With Christmas coming up I thought this would be the perfect
time to share with you my dieting do’s and don’ts.
There is always a diet revolution capturing the public
imagination; a celebrity or medical-maverick endorsed program that promises to
help you lose more weight, faster, with less effort – from only eating foods of
a certain colour, at a certain time of day etc.
Dieting isn’t easy. If losing weight was as simple as piling
it on, the term ‘super-morbidly obese’ might never have been coined, and the
phrase ‘we’re going to need the winch for this one’ wouldn’t be the second-most
common phrase used by firemen after: ‘someone get the ladder, that cat just
isn’t coming down....’
Some diets are backed by solid research and provide you with
the nutrients and energy needed to stay healthy in retirement, but others can
be downright dangerous.
Crash diets are like an odd reversion of the ‘stone soup’

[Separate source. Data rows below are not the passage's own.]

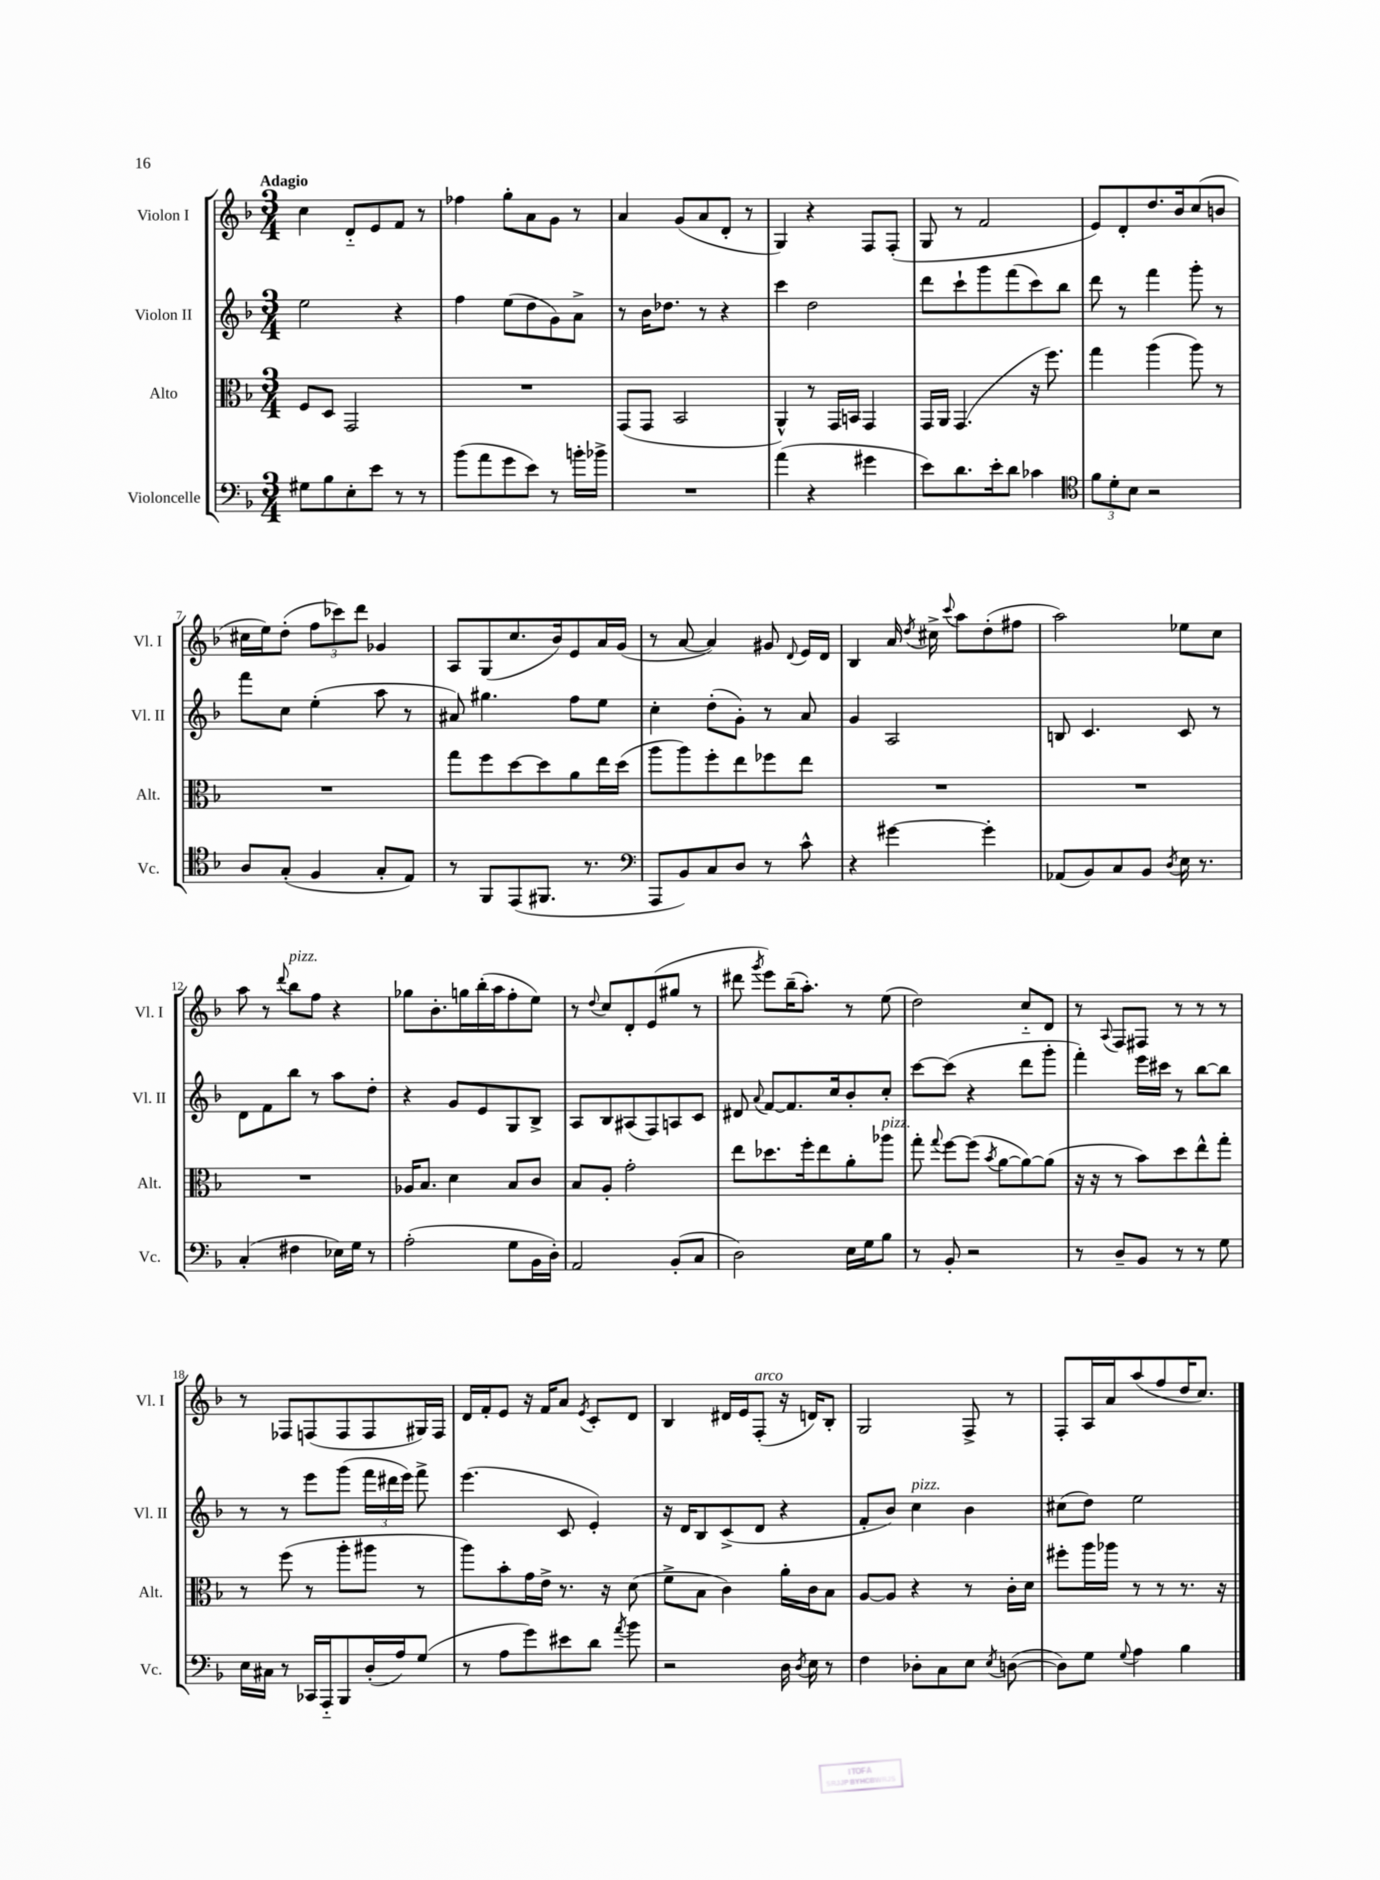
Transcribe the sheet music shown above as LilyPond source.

<<
\new StaffGroup <<
\new Staff = "s0" \with { instrumentName = "Violon I" shortInstrumentName = "Vl. I" } {
    \clef treble \key f \major \numericTimeSignature \time 3/4 \tempo "Adagio"
    \autoBeamOff c''4 d'8[-_ e'8 f'8] r8 |
    fes''4 g''8[-. a'8 g'8] r8 |
    a'4 g'8[( a'8 d'8]-. r8 |
    g4) r4 f8[ f8]-.( |
    g8 r8 f'2 |
    e'8[) d'8-. d''8. bes'16 c''8( b'8] |
    cis''16[ e''16) d''8]-.( \tuplet 3/2 { f''8[ ces'''8) d'''8] } ges'4 |
    a8[ g8( c''8. bes'16) e'8 a'16 g'16]( |
    r8 a'8~ a'4) gis'8 \appoggiatura { d'8 } e'16[ d'16] |
    bes4 a'16 \acciaccatura { d''8 } cis''16-> \appoggiatura { c'''8 } a''8[ d''8-.( fis''8] |
    a''2) ees''8[ c''8] |
    a''8 r8 \appoggiatura { d'''8 } bes''8[^\markup { \italic "pizz." } f''8] r4 |
    ges''8[ bes'8.-. g''16 bes''16-.( a''16 f''8-. e''8]) |
    r8 \appoggiatura { d''8 } c''8[ d'8-. e'8( gis''8] r8 |
    dis'''8 \acciaccatura { g'''8 } e'''8[) bes''16--( a''8.]-.) r8 e''8( |
    d''2) c''8[-_ d'8] |
    r8 \appoggiatura { a8 } f8[ fis8] r8 r8 r8 |
    r8 fes8[ f8( f8 f8 gis16) f16] |
    d'16[ f'16-. e'8] r16 f'16[ a'8] \acciaccatura { e'8 } c'8[-. d'8] |
    bes4 dis'16[ e'16 f8]-.^\markup { \italic "arco" }( r16 d'16[) bes8]-. |
    g2 f8-> r8 |
    f8[-. a16 a'16 a''8( f''8 d''16 c''8.]) \bar "|." |
}
\new Staff = "s1" \with { instrumentName = "Violon II" shortInstrumentName = "Vl. II" } {
    \clef treble \key f \major \numericTimeSignature \time 3/4
    \autoBeamOff e''2 r4 |
    f''4 e''8[( d''8 g'8) a'8]-> |
    r8 bes'16[ des''8.] r8 r4 |
    c'''4 d''2 |
    d'''8[ c'''8-! g'''8 f'''8( c'''8) bes''8] |
    d'''8 r8 f'''4 g'''8-. r8 |
    f'''8[ c''8] e''4-.( a''8 r8 |
    ais'8) gis''4. f''8[ e''8] |
    c''4-. d''8[-.( g'8]-.) r8 a'8 |
    g'4 a2 |
    b8 c'4. c'8 r8 |
    d'8[ f'8 bes''8] r8 a''8[ d''8]-. |
    r4 g'8[ e'8 g8 bes8]-> |
    a8[ bes8 ais8( f8) a8 c'8] |
    dis'8 \appoggiatura { a'8 } f'8[~ f'8. c''16 bes'8-. c''8]-. |
    c'''8[~ c'''8]( r4 d'''8[ g'''8]-. |
    f'''4-.) e'''16[ cis'''16] r8 bes''8[~ bes''8] |
    r8 r8 e'''8[ g'''8]( \tuplet 3/2 { f'''16[ dis'''16 e'''16]) } f'''8-> |
    e'''4.( c'8 e'4-.) |
    r16 d'16[ bes8 c'8->( d'8] r4 |
    f'8[-. bes'8]) c''4^\markup { \italic "pizz." } bes'4 |
    cis''8[( d''8]) e''2 \bar "|." |
}
\new Staff = "s2" \with { instrumentName = "Alto" shortInstrumentName = "Alt." } {
    \clef alto \key f \major \numericTimeSignature \time 3/4
    \autoBeamOff f8[ d8] g,2 |
    R2. |
    g,8[( g,8] bes,2 |
    a,4-^) r8 g,16[ b,16] g,4 |
    g,16[ a,16] g,4.( r16 f''8.) |
    g''4 a''4( a''8) r8 |
    R2. |
    g''8[ f''8 d''8~ d''8 a'8 e''16 d''16]( |
    a''8[ a''8) f''8-. e''8 fes''8 e''8] |
    R2. |
    R2. |
    R2. |
    aes16[ bes8.] d'4 bes8[ c'8] |
    bes8[ a8]-. g'2-. |
    e''8[ des''8. f''16-. e''8 a'8-. aes''8]^\markup { \italic "pizz." } |
    g''8-. \appoggiatura { g''8 } f''8[~ f''8]( \acciaccatura { bes'8 } a'8[~ a'8~) a'8]( |
    r16 r16 r8 bes'8[) d''8 e''8-^ g''8]-. |
    r8 f''8( r8 a''8[-. ais''8] r8 |
    a''8[) bes'8-. g'16 e'16]-> r8. r16 d'8( |
    f'8[-> bes8] c'4) a'16[-. c'16 bes8] |
    a8[~ a8] r4 r8 c'16[-. d'16] |
    fis''8[-. a''16 aes''16] r8 r8 r8. r16 \bar "|." |
}
\new Staff = "s3" \with { instrumentName = "Violoncelle" shortInstrumentName = "Vc." } {
    \clef bass \key f \major \numericTimeSignature \time 3/4
    \autoBeamOff gis8[ bes8 e8-. e'8] r8 r8 |
    bes'8[( a'8 g'8 e'8]) r8 b'16[-. bes'16]-> |
    R2. |
    a'4( r4 gis'4 |
    e'8[) d'8. e'16-. d'8] ces'4 |
    \clef tenor \tuplet 3/2 { f'8[ d'8-. bes8] } r2 |
    a8[ g8]-.( f4 g8[-. e8]) |
    r8 f,8[ e,8( fis,8.] r8. |
    \clef bass a,,8[ bes,8) c8 d8] r8 c'8-^ |
    r4 gis'4~ gis'4-. |
    aes,8[( bes,8) c8 bes,8] \acciaccatura { d8 } e16 r8. |
    c4-.( fis4 ees16[) g16] r8 |
    a2-.( g8[ bes,16 d16]-.) |
    a,2 bes,8[-.( c8] |
    d2) e16[ g16 bes8] |
    r8 bes,8-. r2 |
    r8 d8[-- bes,8] r8 r8 g8 |
    e16[ cis16] r8 ces,16[ a,,16-_ bes,,8 d16-.( a16) g8]( |
    r8 a8[ g'8) eis'8 d'8] \acciaccatura { a'8 } bes'8 |
    r2 d16 \acciaccatura { d8 } e16 r8 |
    f4 des8[-. c8 e8] \acciaccatura { e8 } d8~( |
    d8[) g8] \appoggiatura { g8 } a4 bes4 \bar "|." |
}
>>
>>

story that I used to read my children. For those of you who were never read
bedtime stories (or never read to your kids) it’s about a couple of travellers
who visit a nearby town and claim that they can make a delicious soup with just
a pan of water and a stone. The villagers are understandably sceptical, but
hungry, so oblige. “Now all we need are some potatoes” they say, so the
villagers bring a sack of potatoes. “Now all we need are some leeks” they say –
so the villagers bring armfuls of leaks, and so on until they have all the
ingredients for a delicious soup. The chefs take out the magic stone – and
voila! Stone soup, made with nothing but a stone, a pan of water, and all the
villagers’ vegetables.
Any diet that revolves around the principle of ‘eat very
little of the same low calories, bland food for breakfast and lunch and that eat
whatever for your dinner!’ is so blatantly ridiculous you’d think that people
would laugh it off – but they don’t, because all the buzz created by
testimonials such as: “I lost 40 pounds on the cereal/cabbage soup diet – it
really works!” complete with obviously doctored photographs. Of course you can
eat very little of something healthy for two meals, build up a calorie deficit
(remain ravenously hungry and dangerously irritable throughout the day) and
then eat a large dinner and lose weight.
REMEMBER: Don’t starve yourself, not least because not
eating isn’t the quickest way to lose weight as it slows your metabolism,
causing you to burn calories at a slower rate than a well-regulated eating and
exercise program. You need to choose the foods that will make you feel most
full whilst giving you the nutrients you need.
Use common sense and don’t cling on to fads that promise you
miracle results for minimal efforts. You will slip into a cycle of hope and
despair that will only make you want to eat even more.